A spokesperson for the UN said: "Digital inclusion and literacy open new avenues to learning, earning and leading for girls, especially during the COVID-19 pandemic, but the pandemic has also deepened the gender divide around connectivity and online safety, with girls facing economic and social barriers to internet and device access."
Earlier this year, the Generation Equality Forum set technology and innovation as a priority in global conversations on gender equality. Leaders from civil society, governments, the private sector and youth movements made commitments to build more inclusive digital societies through providing equitable opportunities to girls, investing in feminist technology and putting girls and young women at the centre of designing and learning solutions for the digital world.
Cyber Magazine recently covered a cyber charity in Nigeria called CyberSafe which invests in girls from underserved communities and empowers them with cybersecurity skills. The project is the brainchild of Confidence Staveley who wanted to improve the socio-economic wellbeing of girls living in underserved communities in the country: “Investing in these girls and empowering them with globally sought-after cybersecurity skills will lift them and their families from poverty, contribute to combating cybercrime, address gender disparity, skills gaps in cybersecurity and fight youth unemployment/underemployment," Staveley told Cyber Magazine.
The White House
In a statement from the White House, us President Joe Biden said: "In the United States, girls contend with entrenched barriers to achieving gender equity. Despite Title IX protections, girls continue to lack equal opportunity and resources in education and leadership, and gender stereotypes continue to inhibit their participation in science, technology, engineering, and mathematics (STEM) education, undermining their access to the stable and good-paying jobs.
"Our vision for the future is one where every girl can live free from violence, discrimination, and bias. We are committed to a future where girls can dream boldly and lead ambitiously as heads of families, communities, corporations, and governments; where their voices are not only heard, but amplified; and where they can lead the charge against 21st century challenges, drive innovation, and compete and succeed in the workforce of the future."
The history of International Day of the Girl
International Day of the Girl is an annual and internationally recognised observance on October 11 that empowers girls and amplifies their voices. Like its adult version, International Women’s Day, celebrated on March 8, International Day of the Girl acknowledges the importance, power, and potential of adolescent girls by encouraging the opening up of more opportunities for them. At the same time, this day is designated to eliminate gender-based challenges that little girls face around the world, including child marriages, poor learning opportunities, violence, and discrimination.
Calling out for the rights of women and girls was first achieved by the Beijing Declaration in 1995 at the World Conference on Women in Beijing. In the history of the world, it was the first-ever blueprint to have identified the need for addressing issues faced by adolescent girls all around the world.

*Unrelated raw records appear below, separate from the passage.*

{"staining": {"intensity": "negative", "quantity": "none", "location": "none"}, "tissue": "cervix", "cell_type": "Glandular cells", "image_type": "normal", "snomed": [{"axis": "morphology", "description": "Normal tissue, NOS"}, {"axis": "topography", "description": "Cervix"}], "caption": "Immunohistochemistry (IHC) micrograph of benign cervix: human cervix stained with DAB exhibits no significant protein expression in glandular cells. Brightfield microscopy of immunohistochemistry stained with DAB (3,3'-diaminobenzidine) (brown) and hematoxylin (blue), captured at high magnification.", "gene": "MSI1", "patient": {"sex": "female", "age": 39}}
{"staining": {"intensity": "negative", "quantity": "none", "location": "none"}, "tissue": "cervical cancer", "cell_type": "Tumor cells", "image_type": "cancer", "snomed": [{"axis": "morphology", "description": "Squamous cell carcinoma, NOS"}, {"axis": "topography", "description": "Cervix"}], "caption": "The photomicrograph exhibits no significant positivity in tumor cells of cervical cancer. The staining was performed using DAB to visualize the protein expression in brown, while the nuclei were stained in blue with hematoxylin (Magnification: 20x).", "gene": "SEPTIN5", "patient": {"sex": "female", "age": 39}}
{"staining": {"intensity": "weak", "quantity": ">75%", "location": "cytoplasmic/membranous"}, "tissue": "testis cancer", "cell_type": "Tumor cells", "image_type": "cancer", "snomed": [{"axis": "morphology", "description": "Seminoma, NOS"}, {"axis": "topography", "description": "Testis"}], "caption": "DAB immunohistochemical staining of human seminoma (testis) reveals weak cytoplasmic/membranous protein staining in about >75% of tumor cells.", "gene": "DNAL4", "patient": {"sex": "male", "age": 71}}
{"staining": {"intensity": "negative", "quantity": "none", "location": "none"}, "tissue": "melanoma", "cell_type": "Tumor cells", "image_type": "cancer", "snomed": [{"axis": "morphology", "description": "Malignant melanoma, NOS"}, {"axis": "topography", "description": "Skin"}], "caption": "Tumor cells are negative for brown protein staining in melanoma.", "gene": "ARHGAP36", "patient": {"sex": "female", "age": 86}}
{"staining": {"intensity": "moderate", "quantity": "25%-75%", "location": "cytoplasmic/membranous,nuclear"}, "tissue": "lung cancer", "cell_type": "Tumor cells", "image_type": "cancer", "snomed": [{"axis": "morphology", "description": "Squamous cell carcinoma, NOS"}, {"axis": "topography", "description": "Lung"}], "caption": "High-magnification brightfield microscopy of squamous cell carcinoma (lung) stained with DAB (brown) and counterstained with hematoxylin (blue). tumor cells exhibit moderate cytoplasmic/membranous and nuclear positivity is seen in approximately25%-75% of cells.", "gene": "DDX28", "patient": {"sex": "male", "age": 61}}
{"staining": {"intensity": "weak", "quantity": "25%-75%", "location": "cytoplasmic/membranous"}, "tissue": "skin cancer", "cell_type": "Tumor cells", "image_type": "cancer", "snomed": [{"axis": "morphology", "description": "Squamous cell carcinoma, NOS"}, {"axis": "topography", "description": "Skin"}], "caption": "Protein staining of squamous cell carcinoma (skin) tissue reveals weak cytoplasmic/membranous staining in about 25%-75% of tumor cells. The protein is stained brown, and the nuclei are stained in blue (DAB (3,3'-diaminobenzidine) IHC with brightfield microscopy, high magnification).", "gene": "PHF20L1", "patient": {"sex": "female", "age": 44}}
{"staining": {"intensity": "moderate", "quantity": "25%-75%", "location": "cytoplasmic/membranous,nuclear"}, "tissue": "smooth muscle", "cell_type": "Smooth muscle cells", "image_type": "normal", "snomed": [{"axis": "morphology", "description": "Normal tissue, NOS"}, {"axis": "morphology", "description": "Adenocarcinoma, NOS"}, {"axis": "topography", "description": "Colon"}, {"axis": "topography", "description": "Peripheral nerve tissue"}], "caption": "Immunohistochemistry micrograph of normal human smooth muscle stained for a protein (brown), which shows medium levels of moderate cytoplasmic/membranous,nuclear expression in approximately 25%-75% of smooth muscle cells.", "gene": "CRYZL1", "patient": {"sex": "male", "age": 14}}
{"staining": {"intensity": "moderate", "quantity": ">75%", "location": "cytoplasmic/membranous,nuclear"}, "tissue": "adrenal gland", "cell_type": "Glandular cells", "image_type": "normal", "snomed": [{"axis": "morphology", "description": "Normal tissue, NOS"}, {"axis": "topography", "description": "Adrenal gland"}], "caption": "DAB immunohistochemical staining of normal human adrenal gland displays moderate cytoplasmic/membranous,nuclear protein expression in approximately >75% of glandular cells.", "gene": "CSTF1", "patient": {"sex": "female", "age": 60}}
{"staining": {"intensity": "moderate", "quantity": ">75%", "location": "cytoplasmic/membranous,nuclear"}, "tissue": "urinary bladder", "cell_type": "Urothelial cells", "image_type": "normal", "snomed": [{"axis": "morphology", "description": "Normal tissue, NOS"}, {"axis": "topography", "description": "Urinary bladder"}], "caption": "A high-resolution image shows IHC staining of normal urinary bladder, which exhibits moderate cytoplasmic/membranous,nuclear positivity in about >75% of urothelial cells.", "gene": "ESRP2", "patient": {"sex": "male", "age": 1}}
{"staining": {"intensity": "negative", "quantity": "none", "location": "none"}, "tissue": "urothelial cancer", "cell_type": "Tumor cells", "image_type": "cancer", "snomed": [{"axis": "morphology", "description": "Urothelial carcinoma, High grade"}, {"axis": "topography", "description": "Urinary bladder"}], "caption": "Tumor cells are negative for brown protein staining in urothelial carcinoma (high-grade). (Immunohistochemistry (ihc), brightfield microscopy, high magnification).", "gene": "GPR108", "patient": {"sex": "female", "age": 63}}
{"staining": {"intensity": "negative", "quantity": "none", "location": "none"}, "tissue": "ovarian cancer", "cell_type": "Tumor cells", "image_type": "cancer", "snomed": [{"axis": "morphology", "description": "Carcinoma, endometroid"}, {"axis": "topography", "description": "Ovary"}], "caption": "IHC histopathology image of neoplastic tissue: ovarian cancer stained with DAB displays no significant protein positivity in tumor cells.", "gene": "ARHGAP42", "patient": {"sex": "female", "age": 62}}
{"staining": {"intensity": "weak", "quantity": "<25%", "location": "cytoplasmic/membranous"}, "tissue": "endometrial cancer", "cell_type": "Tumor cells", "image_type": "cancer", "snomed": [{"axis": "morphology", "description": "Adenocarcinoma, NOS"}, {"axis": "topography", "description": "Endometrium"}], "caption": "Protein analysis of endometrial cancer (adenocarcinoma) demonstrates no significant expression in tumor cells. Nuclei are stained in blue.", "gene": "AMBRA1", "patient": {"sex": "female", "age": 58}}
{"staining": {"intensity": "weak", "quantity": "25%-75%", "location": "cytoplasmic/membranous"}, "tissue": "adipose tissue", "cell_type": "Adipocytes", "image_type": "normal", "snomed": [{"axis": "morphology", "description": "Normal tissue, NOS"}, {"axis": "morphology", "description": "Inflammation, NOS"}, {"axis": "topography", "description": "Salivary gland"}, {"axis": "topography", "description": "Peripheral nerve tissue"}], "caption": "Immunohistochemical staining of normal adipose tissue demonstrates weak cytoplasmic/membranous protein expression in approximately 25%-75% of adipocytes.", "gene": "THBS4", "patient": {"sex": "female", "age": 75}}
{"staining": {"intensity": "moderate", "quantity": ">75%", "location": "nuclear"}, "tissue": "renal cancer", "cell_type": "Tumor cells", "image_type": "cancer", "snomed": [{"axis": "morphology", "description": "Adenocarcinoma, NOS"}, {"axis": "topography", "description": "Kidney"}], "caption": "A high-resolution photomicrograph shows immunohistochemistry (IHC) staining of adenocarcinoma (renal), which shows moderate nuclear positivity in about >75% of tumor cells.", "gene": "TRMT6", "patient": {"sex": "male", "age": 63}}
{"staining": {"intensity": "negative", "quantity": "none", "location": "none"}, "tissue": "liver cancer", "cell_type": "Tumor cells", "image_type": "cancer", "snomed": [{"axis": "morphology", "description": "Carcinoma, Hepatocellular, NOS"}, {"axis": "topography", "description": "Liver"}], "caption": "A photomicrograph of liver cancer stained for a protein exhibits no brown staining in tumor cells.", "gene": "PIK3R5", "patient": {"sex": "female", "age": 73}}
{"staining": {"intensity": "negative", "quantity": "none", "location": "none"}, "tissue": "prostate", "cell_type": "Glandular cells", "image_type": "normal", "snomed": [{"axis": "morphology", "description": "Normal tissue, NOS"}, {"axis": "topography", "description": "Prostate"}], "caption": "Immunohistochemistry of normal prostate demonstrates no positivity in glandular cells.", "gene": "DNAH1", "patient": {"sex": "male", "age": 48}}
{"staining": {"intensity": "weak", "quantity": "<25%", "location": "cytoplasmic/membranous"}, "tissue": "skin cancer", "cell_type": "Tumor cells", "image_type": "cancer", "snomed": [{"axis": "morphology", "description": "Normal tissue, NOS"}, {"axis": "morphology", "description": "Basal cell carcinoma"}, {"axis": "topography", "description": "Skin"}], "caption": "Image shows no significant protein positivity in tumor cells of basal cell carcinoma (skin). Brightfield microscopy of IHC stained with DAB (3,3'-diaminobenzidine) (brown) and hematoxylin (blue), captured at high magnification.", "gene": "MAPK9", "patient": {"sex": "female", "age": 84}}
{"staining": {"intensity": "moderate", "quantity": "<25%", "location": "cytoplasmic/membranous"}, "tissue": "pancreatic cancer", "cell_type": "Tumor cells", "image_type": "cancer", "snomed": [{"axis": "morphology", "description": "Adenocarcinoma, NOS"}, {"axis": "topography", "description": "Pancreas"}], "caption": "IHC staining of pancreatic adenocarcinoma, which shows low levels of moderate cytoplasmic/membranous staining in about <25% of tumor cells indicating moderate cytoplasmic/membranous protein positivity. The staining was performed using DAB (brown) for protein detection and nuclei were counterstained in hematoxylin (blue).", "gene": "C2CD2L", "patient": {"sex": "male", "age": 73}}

International Day of the Girl began as part of the international, non-governmental organisation Plan International’s campaign “Because I am a Girl.” The campaign was designed to nurture girls, especially in developing countries, promote their rights, and bring them out of poverty. International Day of the Girl Child was born as an idea during the campaign and grew into practice when its representatives requested the Canadian federal government to seek a coalition of supporters. Eventually, the United Nations became involved.
It was then formally proposed by Canada to be passed as a resolution in the United Nations General Assembly. Consequently, on December 19, 2011, the UN General Assembly successfully adopted the resolution of recognising October 11, 2012, as the inaugural day of International Day of the Girl.